The Assembly and Characterization of Hemoglobin-based Oxygen Carriers with Antioxidant Properties

For the body to carry out basic metabolic activities, there is a constant need for the supply of oxygen towards its tissues and cells. Loss of oxygen supply can be caused by blood diseases such as hemophilia, ischemia, and chronic anemia or due to blood loss during traumatic injury and surgery. To replenish the oxygen carrying capacity within the body, the transfusion of donor whole blood or isolated red blood cells (RBCs) is a well-established clinical procedure.

However, the usage of donor RBCs comes with drawbacks such as the need for typing and cross-matching, limited availability, and short shelf life with specific storage requirements. Therefore, research efforts have been dedicated to fabricating hemoglobin (Hb)-based oxygen carriers (HBOCs), which are able to replace or complement standard transfusion procedures.

Hb is the main component of RBCs and is responsible for ~98% of blood’s oxygen carrying capacity. However, stroma-free Hb cannot be administered directly as blood substitute due to various adverse effects related to the protein’s dissociation, extravasation into the smooth muscle tissue, and saturation of the Hb-removal pathways.

To overcome the Hb’s toxicity while preserving its functionality, Hb is either chemically modified or entrapped within an encapsulation platform. In this PhD thesis, we employed a polymeric-based nanocarrier and Hb was either encapsulated in its core or adsorbed onto its surface without the need to chemically modifying the protein.

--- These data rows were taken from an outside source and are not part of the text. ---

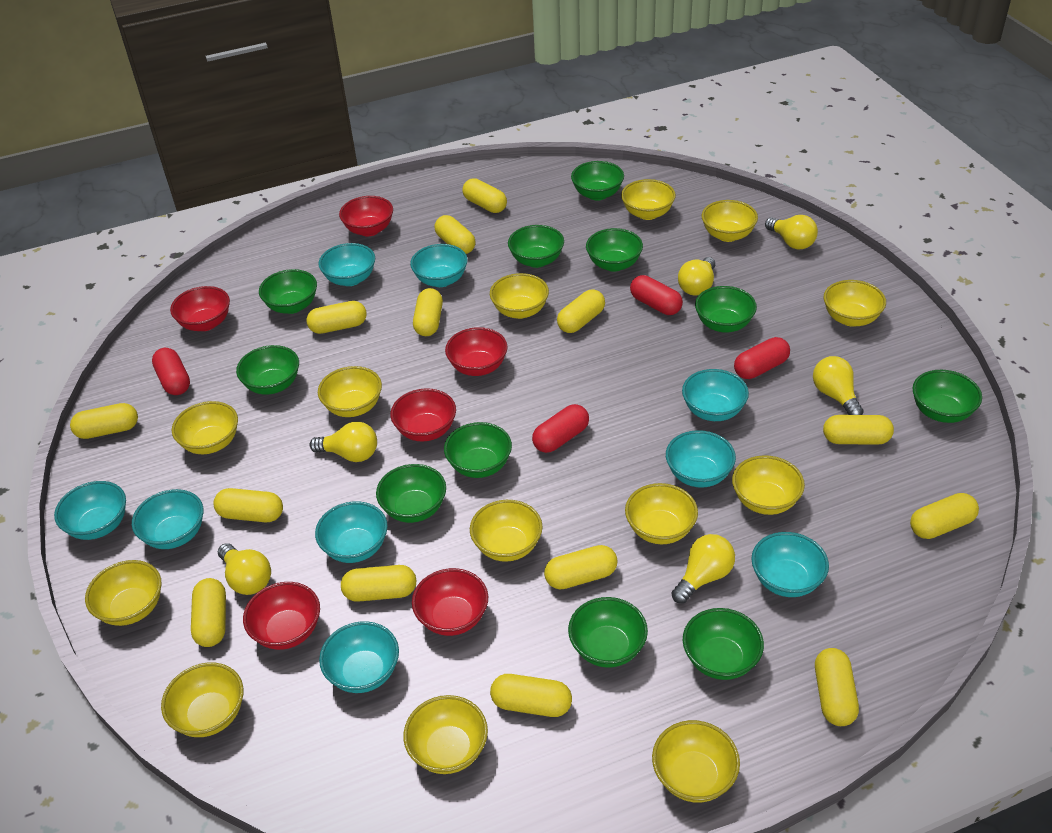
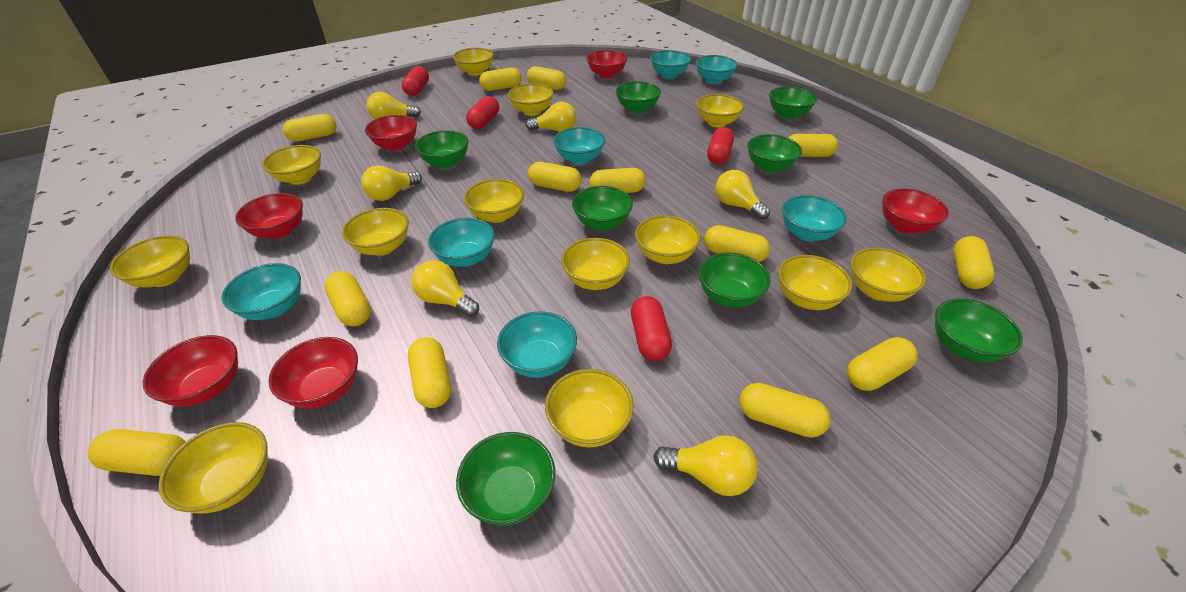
green bowl: [236,345,299,395] [259,269,317,314] [376,464,446,523] [444,422,512,478] [508,225,564,268] [568,597,648,668] [571,161,624,201] [586,228,643,272] [683,608,764,680] [695,286,757,333] [913,370,982,423] = 11 -> [415,130,468,168] [456,432,556,526] [572,186,633,231] [616,81,661,113] [698,253,771,308] [747,134,802,173] [769,87,817,119] [935,298,1023,362] = 8
turquoise bowl: [54,481,126,540] [132,489,203,549] [315,501,388,563] [318,243,375,286] [319,621,399,693] [410,244,468,287] [666,430,736,488] [682,369,749,421] [751,532,829,597] = 9 -> [222,263,301,320] [428,218,495,267] [497,311,577,378] [553,127,605,164] [650,50,691,79] [696,55,738,84] [782,195,847,241] = 7
yellow capsule: [70,403,138,439] [191,578,226,647] [214,488,283,522] [306,301,367,334] [341,565,416,602] [413,288,443,336] [434,215,476,254] [463,178,507,213] [490,674,572,717] [544,545,618,589] [557,290,605,333] [815,648,859,726] [823,415,894,445] [910,493,979,539] = 14 -> [88,429,186,476] [283,114,337,141] [325,271,371,326] [408,337,451,408] [479,68,522,91] [527,66,566,90] [528,162,582,192] [589,168,646,193] [704,225,770,262] [739,383,831,438] [788,134,838,157] [847,337,918,391] [953,236,995,289] = 13

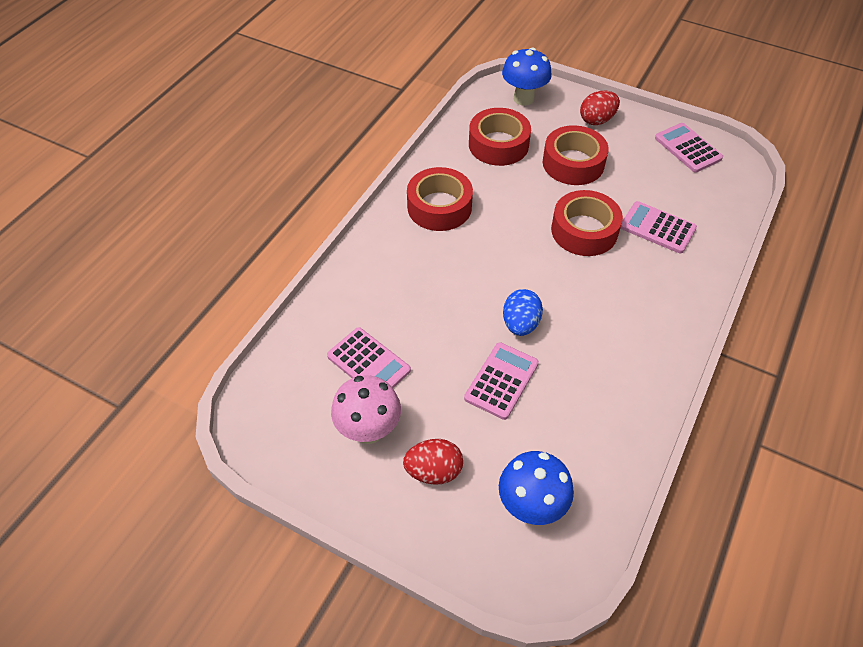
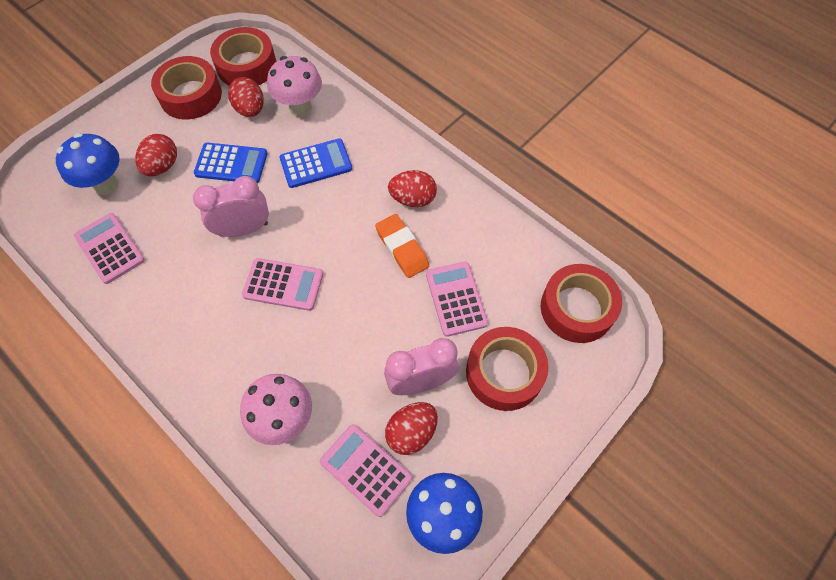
blue calculator: none = 0 -> [194,143,268,183] [279,138,352,188] = 2
blue egg: [503,289,543,336] = 1 -> none = 0
orange eraser: none = 0 -> [375,214,429,278] = 1
pink clock: none = 0 -> [193,176,269,237] [384,338,459,395] = 2
pink mushroom: [331,375,401,444] = 1 -> [240,374,312,445] [267,56,322,117] = 2
red egg: [403,439,463,485] [580,91,620,125] = 2 -> [135,134,177,176] [228,77,264,117] [385,402,438,455] [388,170,437,207] = 4

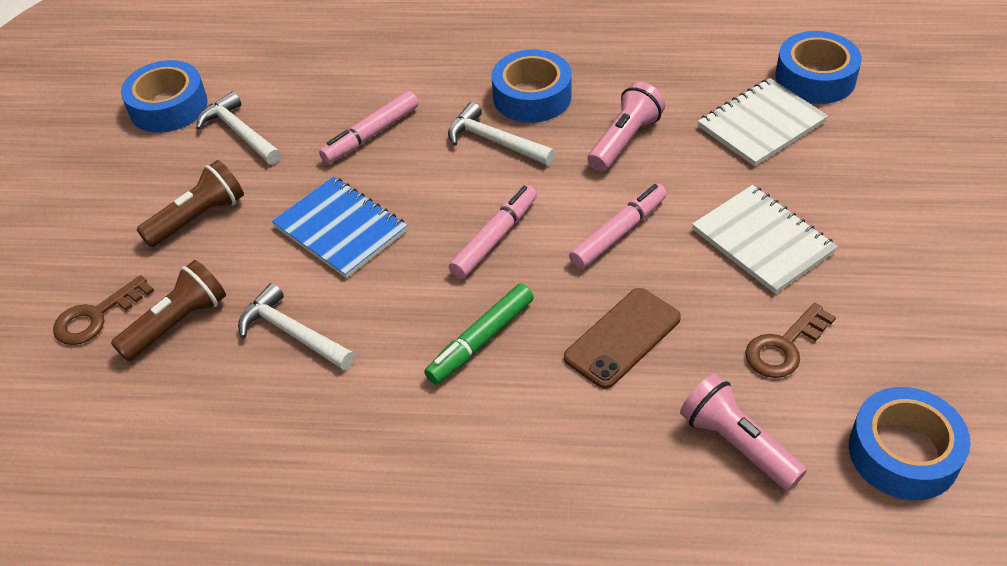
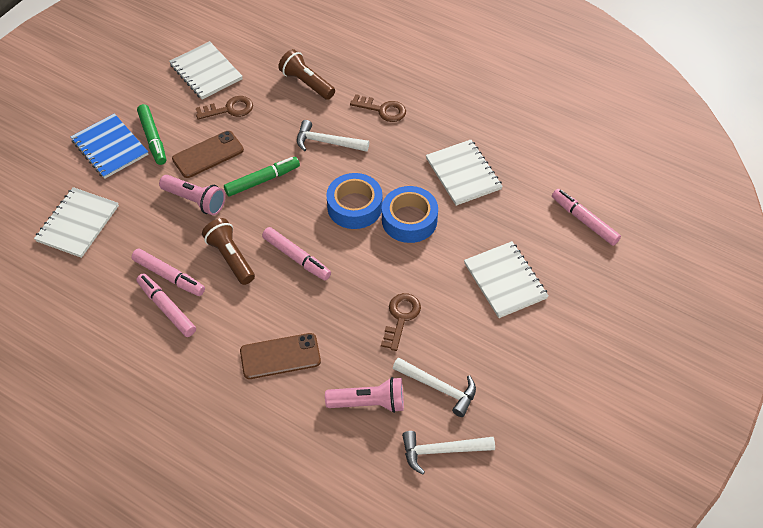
blue tape: [121,60,208,133] [492,49,572,123] [775,31,862,104] [849,387,971,500] = 4 -> [326,173,382,229] [382,186,438,243] = 2
brown key: [53,275,154,345] [745,303,836,378] = 2 -> [196,96,253,120] [350,94,406,122] [381,293,421,351] = 3
brown phone: [564,288,681,389] = 1 -> [172,131,244,178] [240,333,321,379] = 2
green marker: [424,284,534,384] = 1 -> [137,104,166,165] [224,157,300,197] = 2
pink marker: [319,91,419,164] [449,185,537,279] [569,184,667,269] = 3 -> [132,249,205,296] [136,273,196,337] [262,227,331,280] [552,189,621,246] = 4
white notebook: [692,185,838,294] [698,78,828,166] = 2 -> [34,187,119,258] [169,41,243,100] [426,140,503,206] [464,241,549,318] = 4

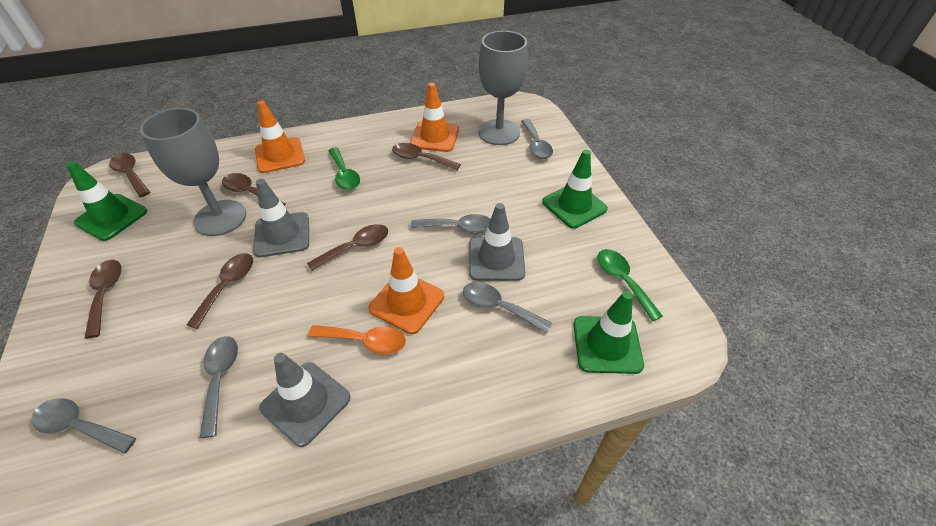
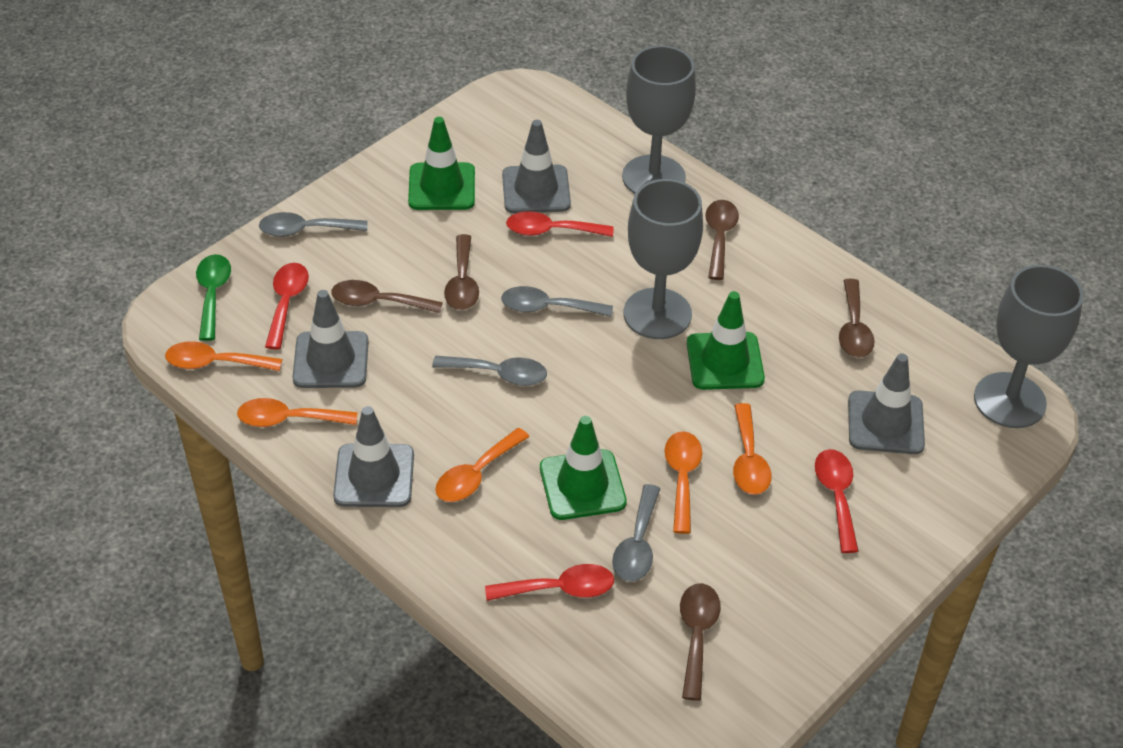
brown spoon: [85,260,122,338] [109,153,150,197] [187,253,253,329] [222,173,285,206] [307,224,388,271] [392,143,461,170] = 6 -> [331,280,443,314] [444,234,479,310] [680,583,721,701] [705,200,739,280] [839,279,875,358] = 5
green spoon: [328,147,360,190] [597,249,663,321] = 2 -> [196,254,231,341] = 1
grey goblet: [140,108,246,236] [478,31,528,145] = 2 -> [622,45,696,194] [624,179,703,339] [974,265,1083,428] = 3
grey spoon: [32,398,136,454] [200,336,238,438] [411,214,491,233] [463,282,552,333] [521,119,553,159] = 5 -> [259,212,368,237] [432,356,547,386] [501,286,613,317] [612,484,660,582] = 4
grey traffic cone: [253,179,309,257] [259,353,351,447] [469,203,525,281] = 3 -> [292,290,369,388] [333,406,414,507] [502,120,571,213] [848,353,925,454] = 4
orange spoon: [308,325,406,354] = 1 -> [165,341,282,371] [237,398,358,427] [435,428,530,502] [664,431,702,534] [733,403,771,495] = 5
orange traffic cone: [255,101,305,173] [369,247,444,334] [410,83,459,152] = 3 -> none = 0
red spoon: none = 0 -> [265,263,309,349] [485,564,614,601] [506,211,614,237] [815,449,859,553] = 4

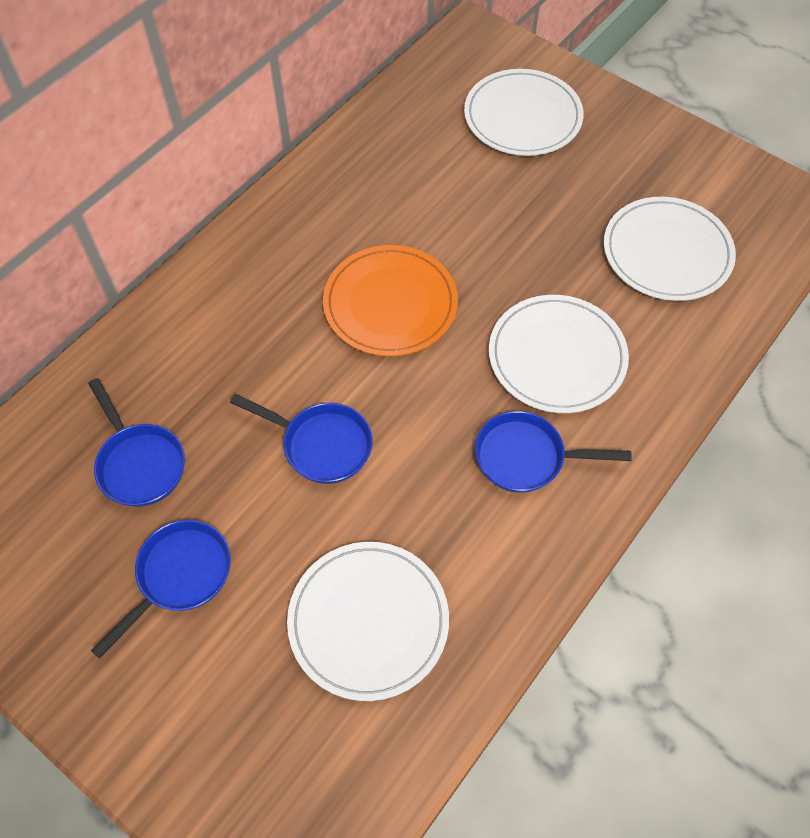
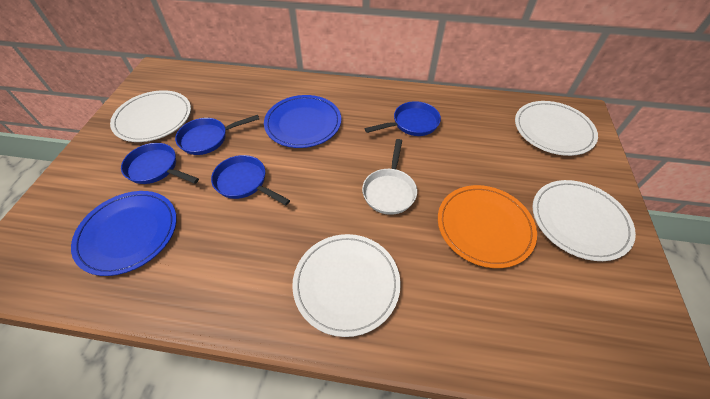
blue plate: none = 0 -> [71,191,177,276] [264,95,341,148] = 2
white pan: none = 0 -> [362,139,417,215] = 1

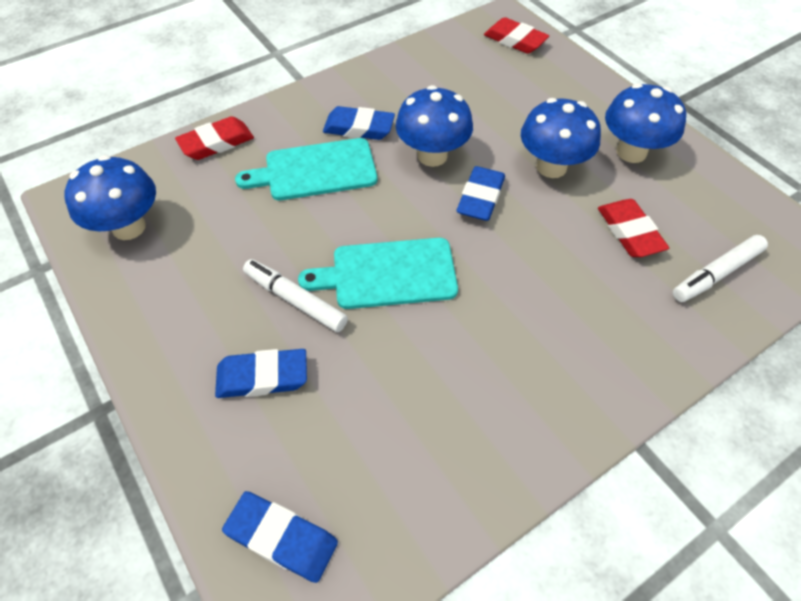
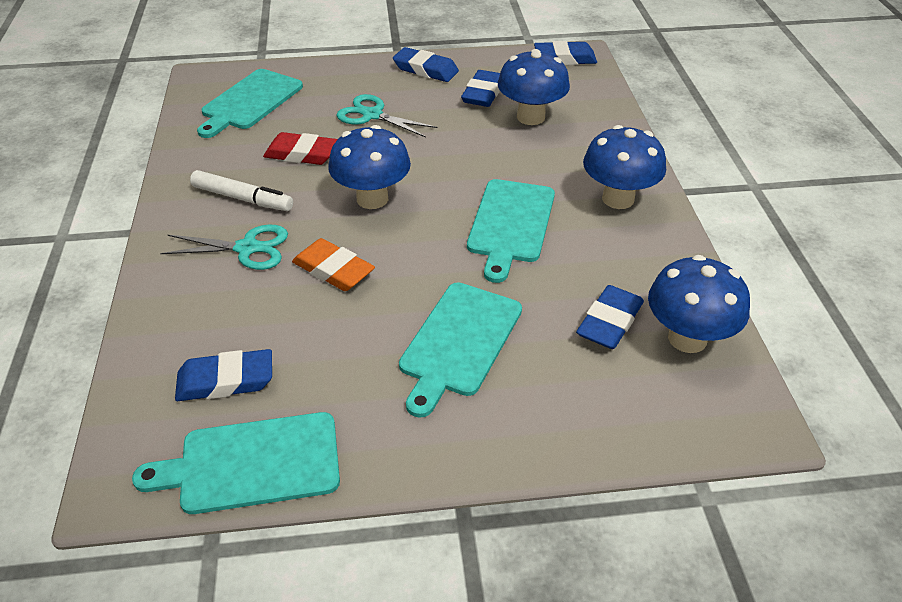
blue eraser: [215,349,307,398] [222,491,338,583] [323,106,395,140] [456,166,505,221] = 4 -> [175,349,272,401] [393,47,459,82] [461,70,500,107] [534,41,597,65] [576,285,644,349] = 5
orange eraser: none = 0 -> [292,238,375,291] = 1
red eraser: [175,116,254,160] [484,17,549,54] [598,199,669,257] = 3 -> [263,132,338,165] = 1
turquoise cutting board: [235,138,377,200] [298,238,458,309] = 2 -> [132,412,340,514] [197,69,303,138] [399,282,522,418] [467,179,555,283] = 4
turquoise scissors: none = 0 -> [160,225,288,270] [336,94,438,138] = 2
white marker: [243,259,348,332] [673,235,768,302] = 2 -> [190,170,293,211] = 1

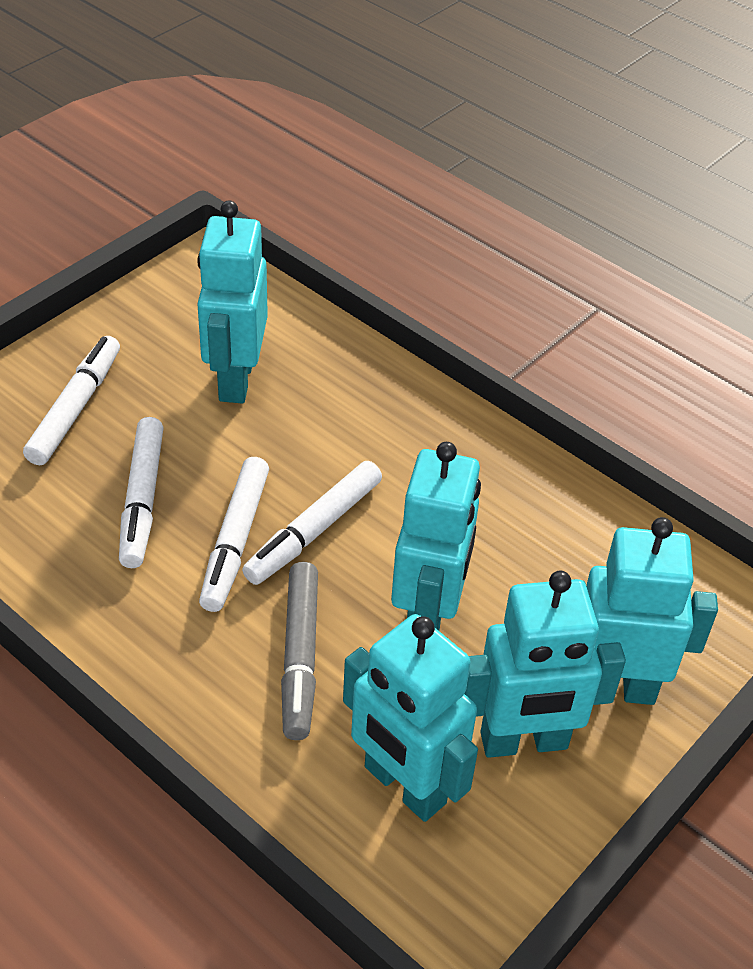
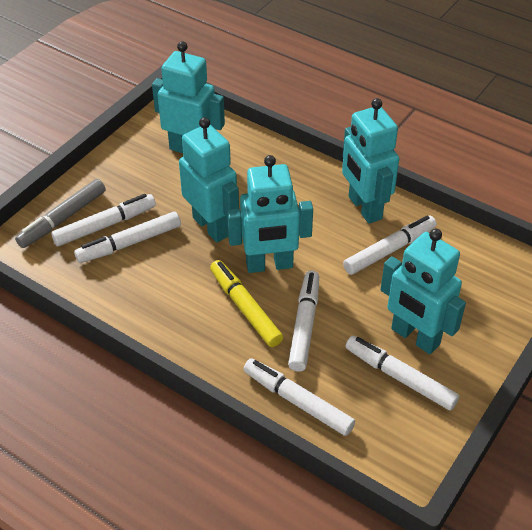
white marker: [23,336,120,465] [119,417,164,568] [199,457,269,612] [242,461,382,585] = 4 -> [51,194,156,246] [74,212,181,263] [243,358,355,436] [288,271,319,372] [343,216,436,275] [346,335,459,411] = 6
yellow marker: none = 0 -> [210,260,283,347] = 1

Next, the Hb’s functionality has to be protected against the oxidation of Hb into non-functional methemoglobin, a process that occurs over time and is accelerated by the presence of reactive oxygen species (ROS). Thus, to inhibit or retard the oxidation of Hb, an antioxidant system is incorporated. The incorporation of nanozymes was assessed, which are a type of nanoparticles (NPs) that display enzymatic activity.

Specifically, cerium oxide (CeO2)-NPs were employed, which have shown superoxide dismutase-like and catalase-like activity. Polydopamine (PDA) was furthermore explored to facilitate surface modification and to protect the Hb structure and functionality. Finally, to provide the nanocarrier system with stealth properties, poly(L-lysine)-graft-poly(ethylene glycol) (PLL-g-PEG) and RBC membrane (RBC-M) coatings were employed.

PEG is regarded as the golden standard to obtain stealth coating and has been widely explored. Alternatively, RBC-M is novel biological-derived stealth coating, which employs the RBC’s surface properties to achieve long circulation. First, HBOC with antioxidant properties were prepared by depositing PDA-coated Hb (HbPDA), CeO2-NPs, and PLL-g-PEG onto a poly(lactide-co-glycolide) (PLGA)-NP core.

The assembly was thoroughly assessed by evaluating the functionality of the different components prior and after deposition onto the nanocarrier system. It was shown the HbPDA had preserved protein structure and functionality, the CeO2-NPs were able to deplete ROS, and the PLL-g-PEG reduced the protein adsorption and cell association/uptake.

Furthermore, the complete HBOC system was shown to be biocompatible, hemocompatible, and was able to deplete ROS for at least five cycles. Next, the PLGA-NPs were evaluated by their ability to entrap Hb within their core, thereby increasing the Hb content of the HBOCs. Hb-loaded PLGA-NPs (PLGAHb-NPs) were fabricated using the double emulsification solvent evaporation method, where the effect of Hb, PLGA, and emulsifier concentration was assessed.

Optimal fabrication parameters were chosen to prepare functional PLGAHb-NPs with improved Hb-content and a good size distribution. Finally, to improve the stealth properties of the HBOC, the usage of RBC-M as a stealth coating was investigated. The PLGAHb-NPs were used as NP cores to deposit CeO2-NPs onto, followed by RBC-M coating.

The PLGAHb-NPs were shown to reversibly bind and release oxygen, while the ROS scavenging and storage stability of the CeO2-NPs were further assessed in comparison to the native enzymes. For the RBC-M deposition, three methodologies, namely the sonication, extrusion, and combination method were assessed and the RBC-M’s ability to reduce protein adsorption was demonstrated.

It was furthermore shown that the RBC-M did not affect the underlaying compounds, yielding RBC-M coated nanocarriers with retained oxygen carrying capacity and ROS depletion ability, thus making the as-prepared nanocarriers potent HBOCs with antioxidant properties.